Theodore Vial's "Modern Religion, Modern Race"

Theodore Vial teaches modern western religious thought. He is the author of Schleiermacher: A Guide for the Perplexed (2013), Liturgy Wars: Ritual Theory and Protestant Reform in Nineteenth-Century Zurich ( 2004); and co-editor of Ethical Monotheism, Past and Present: Essays in Honor of Wendell S. Dietrich (2001). Vial received his B.A. from Brown University and both M.A. and Ph. D. from The University of Chicago.

He applied the “Page 99 Test” to his new book, Modern Religion, Modern Race, and reported the following:
Modern Religion, Modern Race makes the case that “religion” and “race” share a common genealogy. Because of this religion is a racialized category, even when race is not explicitly on the table. This is true both of the way people on the street think about and use the concepts of religion, and of scholars of religions who use the category to underpin their comparisons.

To understand how these concepts shape the modern world in ways we mostly take for granted, it is important to extend our genealogies past the Enlightenment (where most historical work on these concepts culminates) into the post-Enlightenment generation of early German romanticism. It is here that our ideas about culture and human nature take the shape they continue to have today.

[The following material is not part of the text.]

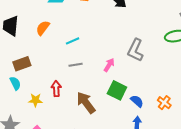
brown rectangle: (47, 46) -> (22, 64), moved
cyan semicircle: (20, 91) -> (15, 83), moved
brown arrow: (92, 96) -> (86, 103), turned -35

Page 99 is a discussion of José Casanova’s important work on the secularization thesis. Casanova argues that what is distinctive about religion in the modern world is not that it is in decline, but that it is differentiated from other spheres of human activity such as politics, economics, and science. While I agree that differentiation is an important feature of modern religion, I argue that modern religion is not fully formed when this differentiation has taken place. The discussion continues on page 100: we “think of religion as not simply a matter of conscience, but as an orientation that goes to the very core of our identity, an orientation that shapes the whole person. We link religion to social and cultural groups.”

In later chapters I show how religion as a racialized category can be dangerous. One analyzes what Friedrich Schleiermacher has to say about the religion of the indigenous Australian peoples, and about Judaism in Prussia. Another shows how the same patterns of thought shape contemporary work in religious studies.

If readers turn to page 99 I hope that, in addition to the specifics of the argument I make, they will see the results of the effort I have made to render the complex arguments of people like Casanova (and also Kant, Herder, Schleiermacher, Friedrich Max Müller, etc.) in clear and engaging prose.